The just-renominated vice president, who already spoke for 20 minutes on Monday, will take the stage at the iconic national monument Fort McHenry on the third night of the convention.
His speech also hasn’t proceeded without a small scandal. A forklift has damaged a brick walkway at the monument where the stage was being built for Pence, drawing scorn from a national parks advocacy group.
Perhaps the most intriguing appearance will be that of Kellyanne Conway, the White House senior advisor who abruptly stepped down on Sunday citing the need to devote more time to family matters.
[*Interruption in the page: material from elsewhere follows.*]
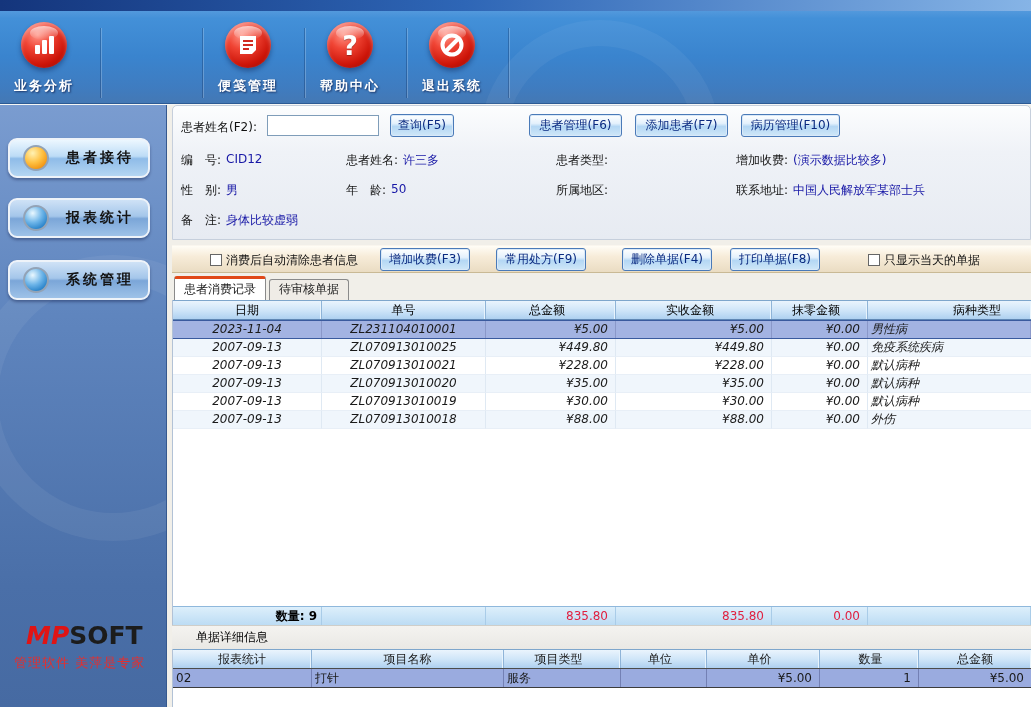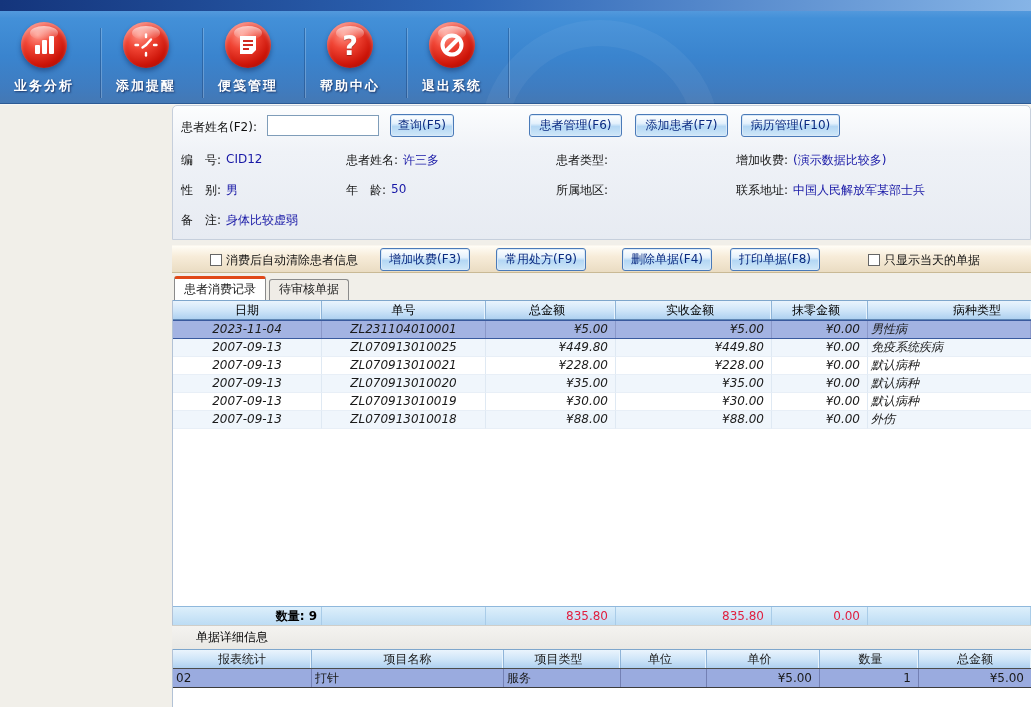"添加提醒" div.tool-item { html: <div> <div> <svg> <g> <line></line> <line></line> <line></line> <line></line> <line></line> <line></line> </g> </svg> </div> <div>添加提醒</div> </div> -> none }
Conway, who was Donald Trump’s third campaign manager in 2016, appears to have suffered a family rift along political lines.
Hours before the announcement, 15-year-old Claudia Conway claimed in a viral tweet that her mother’s job had “ruined [her] life”.
“Heartbreaking that she continues to go down that path after years of watching her children suffer,” she wrote, describing her mother’s behaviour as “selfish”.
my mother’s job ruined my life to begin with. heartbreaking that she continues to go down that path after years of watching her children suffer. selfish. it’s all about money and fame, ladies and gentlemen.— CLAUDIA CONWAY (@claudiamconwayy) August 23, 2020
Kellyanne Conway’s husband, the DC-based attorney George Conway, said on Sunday that he would be stepping down from The Lincoln Project – a group formed by anti-Trump Republicans – also citing family reasons. George Conway has been an outspoken Trump critic and once called the president “incompetent”. Trump hit back by calling him a “stone cold loser” and “husband from hell”.
The Senate Majority Leader will have a speaking role on Thursday. This was confirmed after his spokeswoman said that he would be travelling across his home state of Kentucky at the time of the convention. The aide later walked back her statement, citing “miscommunication”.
McConnell, a close Trump ally presiding over a slim three-seat majority in the Senate, will submit taped remarks.
Just like Mike Pompeo’s Jerusalem message, Ivanka Trump’s scheduled appearance on Thursday has drawn similar concerns over working ethics.
The president’s daughter and senior adviser cannot invoke federal authority, according to the rules, and has to be introduced as his daughter and not his employee.
I’m excited to introduce my father this Thursday night at the Republican National Convention! 🇺🇸🇺🇸🇺🇸 pic.twitter.com/EkSTzS0tEW— Ivanka Trump (@IvankaTrump) August 23, 2020
The White House has reaffirmed that Ivanka, who introduced her father on the first night of the convention, will be speaking in her “personal capacity” to avoid a Hatch Act violation.
That Giuliani is in the line-up gives reason to believe the convention won’t be all about praising Trump’s track record and plans for the future.
His personal attorney has led the charge to look into corruption accusations against Joe Biden in Ukraine. That charge ended up with a failed attempt to oust Trump in the winter through impeachment, but Giuliani may well revive the conspiracy in his address on Thursday.
Another prominent speaker – and the only one on this list from outside the political realm – will be Dana White, president of the Ultimate Fighting Championship.
The face of MMA’s biggest promotion is a long-time supporter of the US president, having stumped for Trump at the 2016 convention in Cleveland.
White, a major Republican donor, recalled their personal connection at the time. “In 2001, my partners and I bought the UFC and it was basically considered a blood sport,” he said in an animated speech in Cleveland. “State athletic commissions didn’t support us, arenas around the world refused to host our events. Nobody took us seriously. Nobody, except Donald Trump.”
“Donald was the first guy that recognised the potential that we saw in the UFC and encouraged us to build our business. He hosted our first two events at his venue. He dealt with us personally.”
Trump also became the first sitting US president to attend an MMA fight when he was in attendance at UFC 244 in New York in November 2019.